Miceli said that although the town would consider demolishing it, selling it or leasing it to a non-profit organization, only SCCA expressed any interest in the building. As a result, members were forced to choose between the idea of leasing it for $1 to SCCA or demolishing it at a cost in excess of $260,000.
The proposal was approved by a 4-1 vote, with only committee member Stephanie Urillo opposed. On Tuesday, it was James Macchio who expressed concerns over the building and whether it was the right location for an arts center.
Macchio said he is in favor of finding a location for an arts center in town, but also believes it does not have to be at the Southington Town Green to succeed and also felt that there are better, more viable and cost-friendly options in town.
“My opinion is based on last several years, just being in town and driving by it everyday,” said Macchio, a resident of Berlin Avenue. “Many people have said the building is in serious repair. They’ve had problems with mold, the roofing and parts internally falling apart. That was part of the rationale when looking at the scope of North Center School.”
“I’m not at all opposed to the concept. It’s a good idea, but there are some other locations that the organization could look at that would be better suited.”
Macchio called the current building “an eyesore” and said he doesn’t see it being repairable given the current state, no matter how much money is put in. He also questioned the lease agreement that would be needed, as it would make the town a landlord and require certain liability under state laws.
Planning Commission Chairman Paul Chaplinsky, who also served on the building use committee, said he respects Macchio’s opinion but doesn’t see harm in allowing SCCA to have 18-months .

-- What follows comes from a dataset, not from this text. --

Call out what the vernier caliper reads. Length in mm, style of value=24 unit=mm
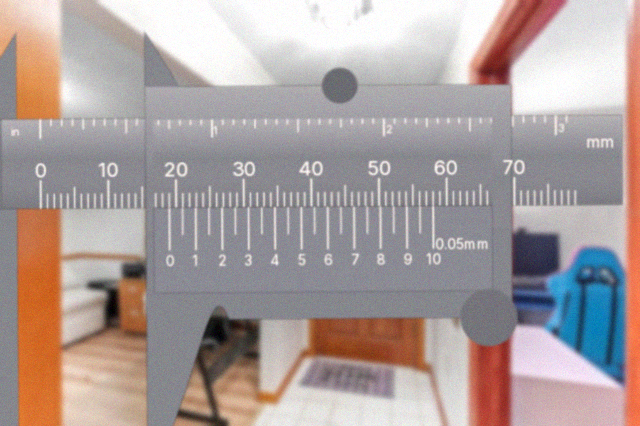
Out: value=19.0 unit=mm
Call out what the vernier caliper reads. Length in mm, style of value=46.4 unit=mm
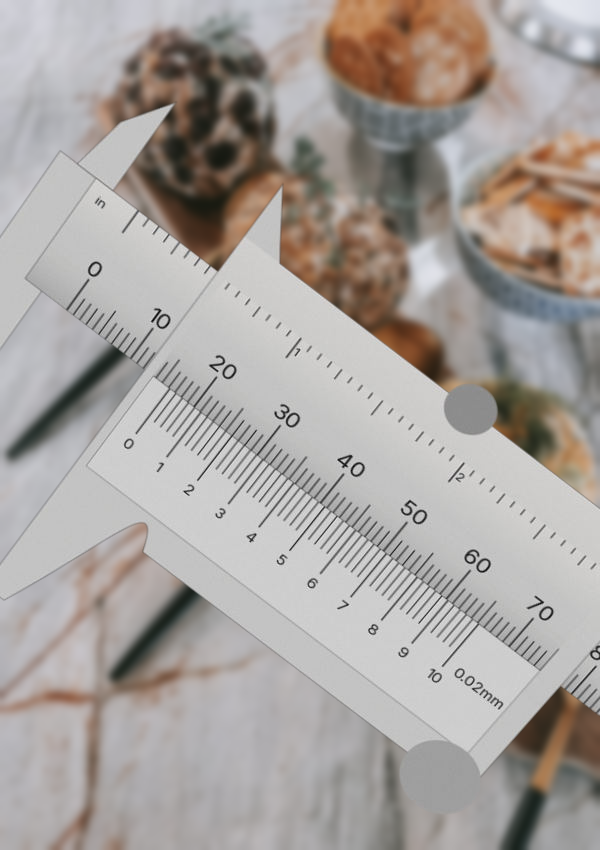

He said if the group can independently fund the project in its entirely – the renovations are expected to cost in the range of $1.2 million – then it would be something great for the town. If they can’t fund it, he said all that has changed would be the date of potential demolition.
“The vote was a large show of support for the arts proposal and the 18-month window,” he said. “It was a voice roll call, not an official vote, but I felt it was important to see of the commission was behind it and it appears they are.”